### Request A
Print the stretch of the forum thread on tries and hash tables below from "The final result" through "well defined requirement.", copying it character for character.

§ §

I think this is an incredible interesting, and often overlooked subject. I've even seen hashes that resolve collisions by sticking tries in the slots instead of linked lists for chaining. That way the "I'm checking for a collision" operation part of the hash becomes "give me the memory location 100% of the time I want". It essentially eliminates hash collisions in the classic sense, and the tries in the hash slots usually don't get very big/you can delay resizing the hash for quite a while (just use a different method like when the first trie hold more than n strings).

Some of the optimizations you mention make a lot of sense and I was generally responding with the more naive variations of the two concepts. One thing to keep in mind is that tries grow in memory amazingly fast. So fast that the rest of your system will have to start swapping out just to keep the trie in memory. A list of a quarter million tokens, average length of 6 will probably eat about 300-400MB before optimizations. If you restrict the tree depth to 4 or so, and stick hashes on the end, you can keep it around ~100MB. But a quarter million tokens is not really all that much, real life applications will usually involve millions of token. And a naive trie will rapidly outgrow the memory on 32-bit systems. It's the classic tradeoff, memory for speed. However, hashes are not really all that bad speed-wise. So the tradeoff isn't quite as good as one might hope. If you have to go to a trie from a hash to eek out an extra few percentage points in performance, you're likely having bigger problems.

In practice I've actually only used a trie a couple of times over a hash. Mostly because in the applications I'm using, I never have to grow the hash which is the most expensive hash operation. But also because there are already so many very good hash libraries in most languages particularly persistent hashes which can be very memory efficient. The practical different in speed between the two is really not that noticeable for most applications unless you are doing billions of lookups a day (in which case you probably are looking for a different setup anyway involving some kind of database).

I too am glad to engage in this topic!

Do you have any insight on why this would be? It's not very intuitive to me.

A hash-table with low load has relatively small hash buckets and so touches fairly little memory, and string keys are fairly local, so I would have expected memory costs to dominate. Insertion and deletion from a hash table should require fewer allocations than insertion and deletion from a trie.

http://lampwww.epfl.ch/papers/idealhashtrees.pdf

There's an implementation of one here that I've messed with, but it's a little expensive on the setup side.

http://www.pathcom.com/~vadco/dawg.html

The final result is that each node is stored in a 32bit word with the possible characters limited to a 5 bit field. 1 bit flag for word endings and I believe he employed offsets with the rest of the bits to perform the directed lookups of the other characters in a limited A-Z uppercase only alphabet. These types of graphs tend to extremely fast at runtime, but like I mentioned, the setup is costly. However, if you were embedding this in a device this would definitely be a worthwhile investigation. This is one of those cases where a data structure fits a very constrained, but well defined requirement.

§ §

### Request B
Output, unchanged, the stretch of the records below from the line containing "[email protected]" through the line containing "ompetitive intelligence", including both of those lines.

### Material for this task

§ §

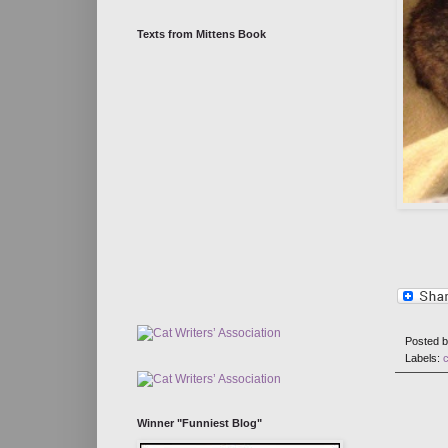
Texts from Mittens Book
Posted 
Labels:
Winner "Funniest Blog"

§ §

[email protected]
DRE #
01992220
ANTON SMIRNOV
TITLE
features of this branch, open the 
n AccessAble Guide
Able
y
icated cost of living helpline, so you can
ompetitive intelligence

§ §

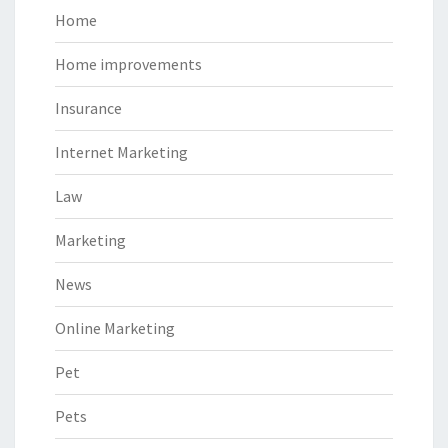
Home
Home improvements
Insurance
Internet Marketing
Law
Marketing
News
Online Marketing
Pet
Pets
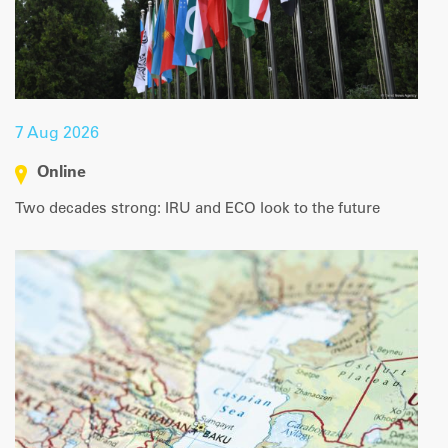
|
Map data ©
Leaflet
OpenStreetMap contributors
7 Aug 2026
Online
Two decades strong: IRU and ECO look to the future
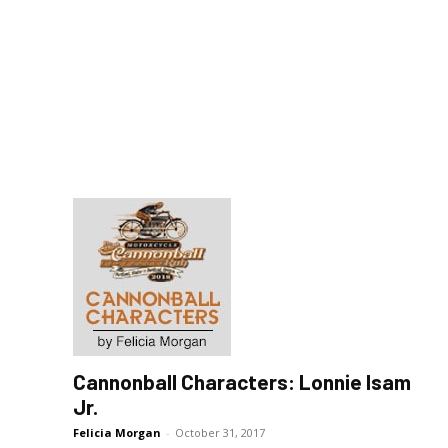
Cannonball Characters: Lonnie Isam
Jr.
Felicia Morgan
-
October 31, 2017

§ §

### Response box A
The final result is that each node is stored in a 32bit word with the possible characters limited to a 5 bit field. 1 bit flag for word endings and I believe he employed offsets with the rest of the bits to perform the directed lookups of the other characters in a limited A-Z uppercase only alphabet. These types of graphs tend to extremely fast at runtime, but like I mentioned, the setup is costly. However, if you were embedding this in a device this would definitely be a worthwhile investigation. This is one of those cases where a data structure fits a very constrained, but well defined requirement.

### Response box B
[email protected]
DRE #
01992220
ANTON SMIRNOV
TITLE
features of this branch, open the 
n AccessAble Guide
Able
y
icated cost of living helpline, so you can
ompetitive intelligence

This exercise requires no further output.